Bref, pour dire qu'à vouloir mettre le boisseau, de façon totalement hypocrite, et au nom d'une prétendue liberté, sur ces questions de mœurs et de crimes (viol :«meurtre psychique»), la politique se déshonore encore un peu plus en mélangeant tout, morale et moralisme. Non, Messieurs Finkielkraut et tous les autres, la lutte contre le viol et la pédocriminalité n'est pas une furieuse régression, mais un combat toujours d'avant-garde, et vous devriez vous en réjouir.

Et David Hamilton, dans tout ça ?

Si l'on peut souhaiter bon vent, prudence et bonne santé à Roman Polanski, du côté du photographe Léonard David Hamilton, cela ne va pas au mieux, puisqu'il est mort. Mort à son domicile du boulevard du Montparnasse (Paris 6e), le vendredi 25/11/16 à 21h28 précises, comme l'indique la presse, de source bien informée, comme on dit. Cause du décès : asphyxie. Mais pourquoi donc toujours douter des informations officielles ?
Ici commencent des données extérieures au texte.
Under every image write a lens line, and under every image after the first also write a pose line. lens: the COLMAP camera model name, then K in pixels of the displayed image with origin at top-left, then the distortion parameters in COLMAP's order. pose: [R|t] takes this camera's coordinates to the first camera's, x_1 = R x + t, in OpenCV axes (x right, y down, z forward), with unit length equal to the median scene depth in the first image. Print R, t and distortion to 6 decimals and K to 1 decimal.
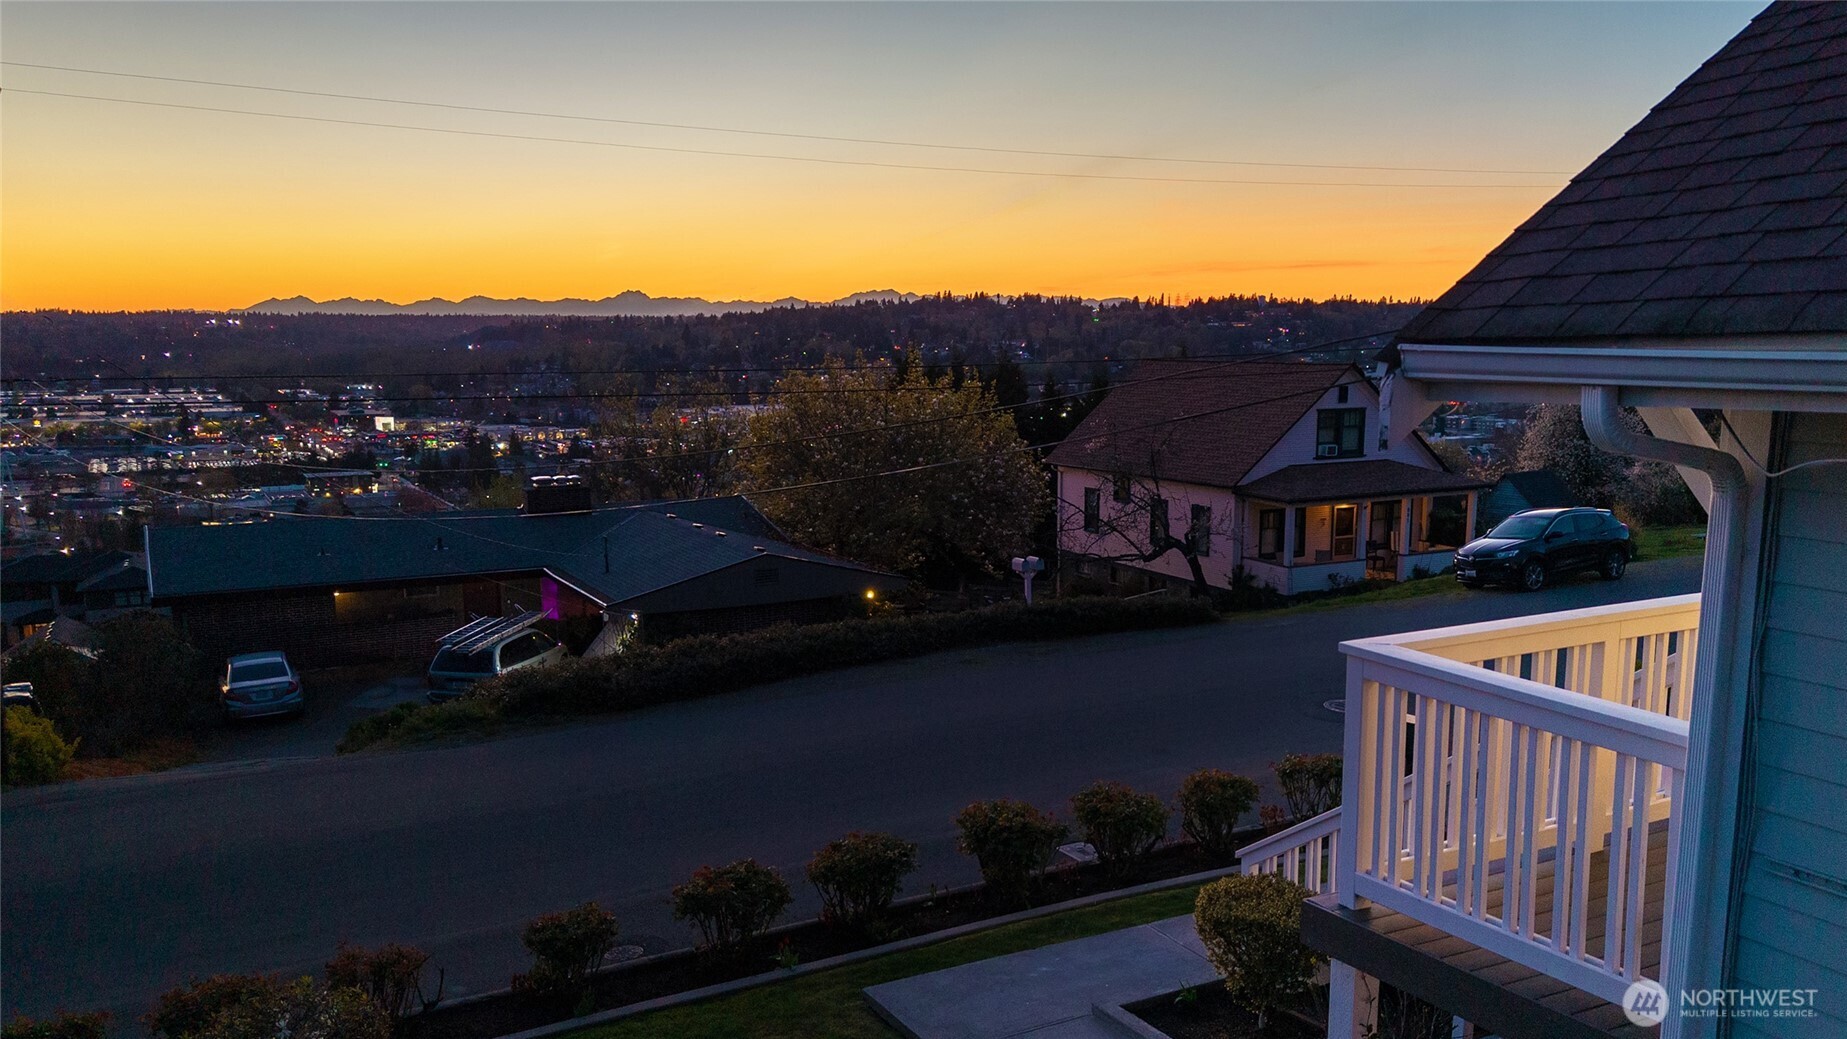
lens RADIAL K [[1263.2, 0, 923.5], [0, 1263.2, 519.5], [0, 0, 1]] dist [-0.003376, -0.002298]
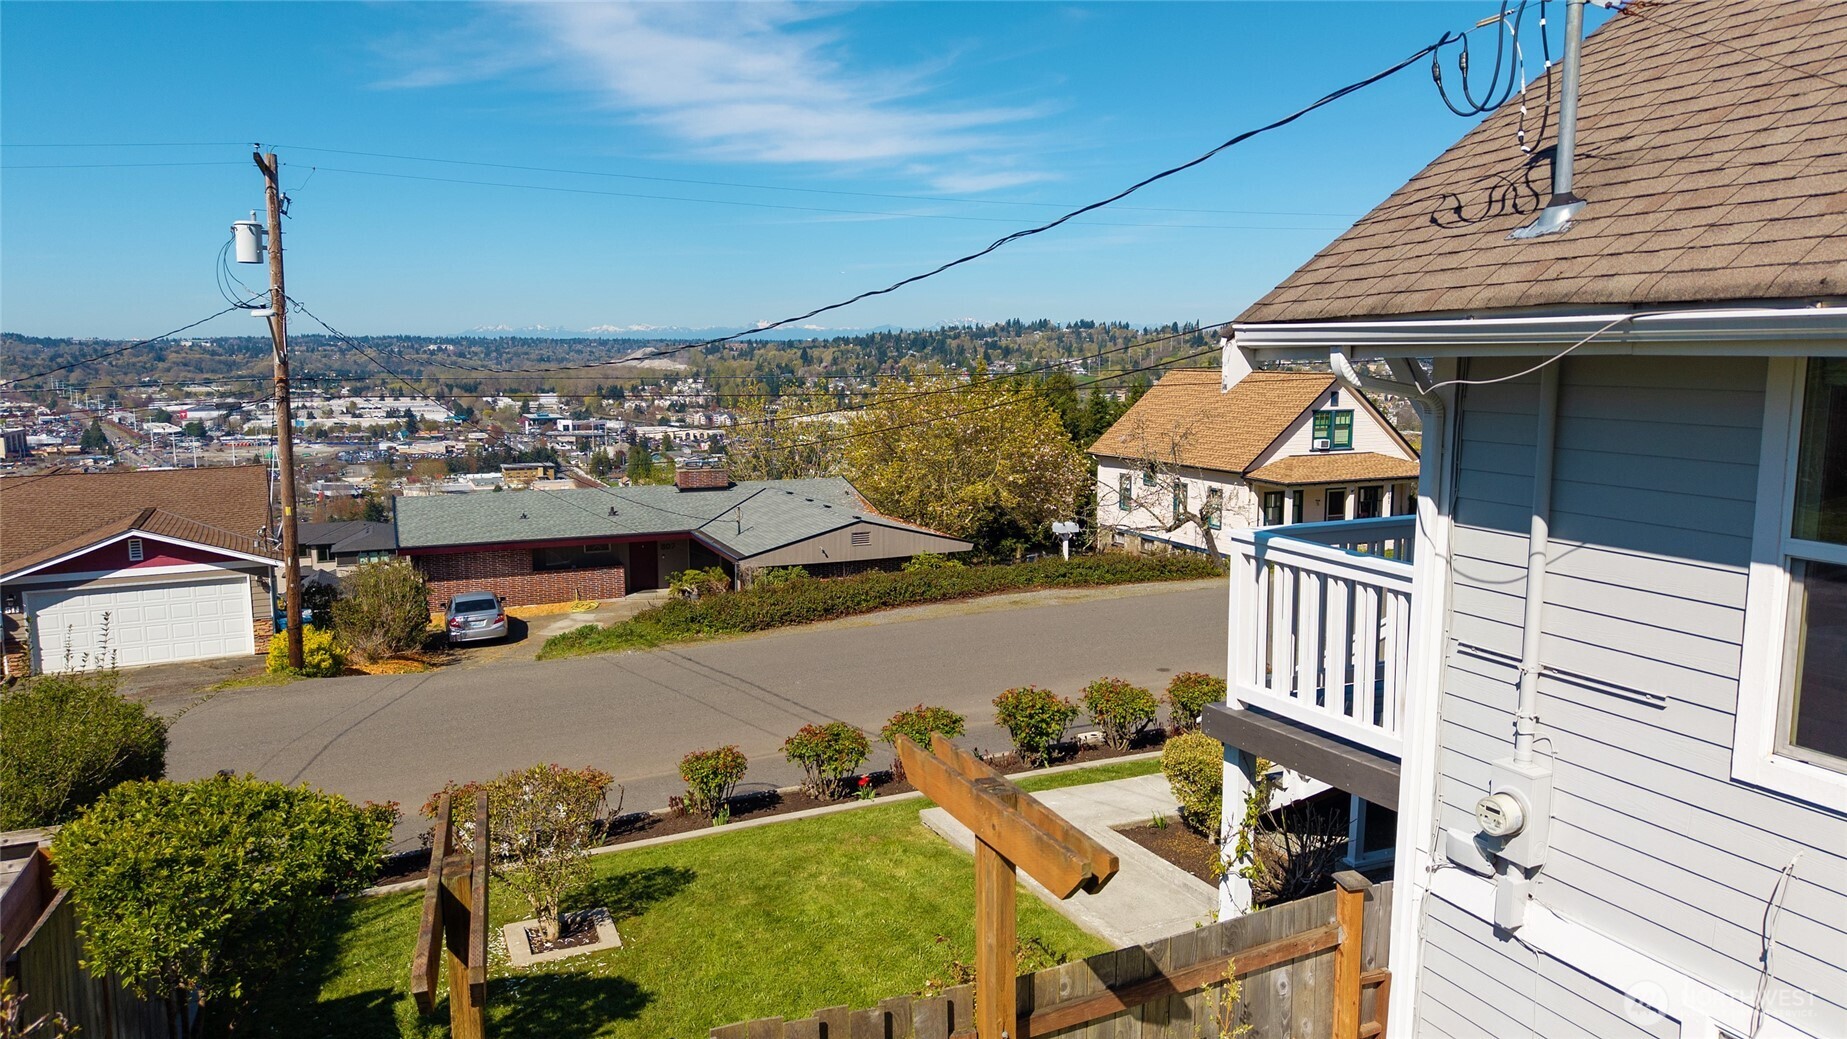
lens RADIAL K [[1206.4, 0, 923.5], [0, 1206.4, 519.5], [0, 0, 1]] dist [-0.003231, -0.003824]
pose [[0.996195, 0.010517, -0.086518, 0.039567], [-0.012656, 0.999627, -0.024215, 0.051617], [0.086231, 0.025217, 0.995956, -0.192846]]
C'est que, là comme ailleurs, rien ne se passe comme prévu. Il suffit, en effet, de se procurer l'acte de décès enregistré par la Mairie du 6e arrondissement, et officiellement daté du 9/12/16 à 10h01 précises, pour lire :«Décès constaté le 25/11/16 dont la date n'a pu être établie». Si l'on traduit cette étrange formule, cela signifie donc que l'on ignore tout de la date et de l'heure du décès, contrairement à ce qui avait été dit par les médias bien informés...Mais si l'on sait aussi que la déclaration doit être faite dans les 6 jours au plus tard après la mort, on se demande pourquoi il fallut attendre 14 jours, l'autopsie ayant été rapidement effectuée et ses résultats (officiels)rapidement publiés (trois jours après).

Enfin, les obsèques du photographe n'ont eu lieu nulle part. Car, même en cherchant, on ne trouve absolument rien : aucun avis, aucun faire-part. La Presse, pourtant prolixe sur l'enterrement d'une célébrité, n'en dit mot. Il est bien compréhensible que des funérailles puissent se dérouler dans la plus stricte intimité, comme ce fut le cas pour David Bowie, ou encore qu'une cérémonie de ce type puisse être tenue secrète, comme celle des soldats russes morts en Ukraine au moment de la guerre du Donbass (2014), mais, au moins, dans ces deux cas pourtant un peu particuliers, on a trouvé quelque chose à se mettre sous la dent. Pour Léonard David Hamilton, dont on a remarqué qu'il ne fut, lui, soutenu par quasiment personne, décès rime avec disparition, et disparition rime avec évaporation.